Bu ana statü değişikliği hem usul hem de esas (içerik) açısından sorunlu.
I) ANA STATÜYÜ KİM DEĞİŞTİRDİ?
Türkiye Bisiklet Federasyonu, bir bağımsız federasyon. Bağımsız federasyonların ana statüleri ise federasyon genel kurulu tarafından yapılıyor ve değiştiriliyor.
Türkiye Bisiklet Federasyonu’nun Ana Statüsü’nde de ana statünün genel kurul tarafından değiştirileceği öngörülüyor (Ana Statü md. 8/f. 1 b. a).

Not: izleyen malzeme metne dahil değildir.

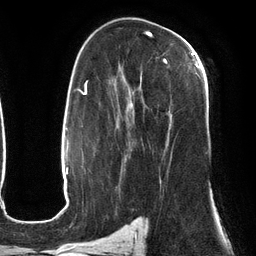
Breast MRI (dynamic contrast-enhanced), one axial slice; cropped to one breast; dynamic contrast-enhanced series, time point 2 of 6 at this slice position (early post-contrast); 3 T; TE 2.7 ms, TR 6.5 ms; 256 × 256 image matrix. Female patient.
Annotated regions visible in this slice (semi-automatically segmented with operator editing):
- enhancing-tissue mask used for the functional tumour volume (all voxels passing the contrast-enhancement thresholds inside the analysis volume; usually the tumour): bounding box [x1, y1, x2, y2] px = [121, 52, 200, 181]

Federasyon son genel kurulunu 2018 yılında yaptı. Bu, mali genel kuruldu. Bu genel kurulun gündeminde ilginç bir başlık vardı:
“Türkiye Bisiklet Federasyonu Ana Statüsünde Yapılması Düşünülen Değişikliklerin ve bu değişikliklerin Resmi Gazete’de yayımlanmasına ilişkin işlemlerin yapılması için yönetim kuruluna yetki verilmesi hususlarının görüşülerek karara bağlanması“.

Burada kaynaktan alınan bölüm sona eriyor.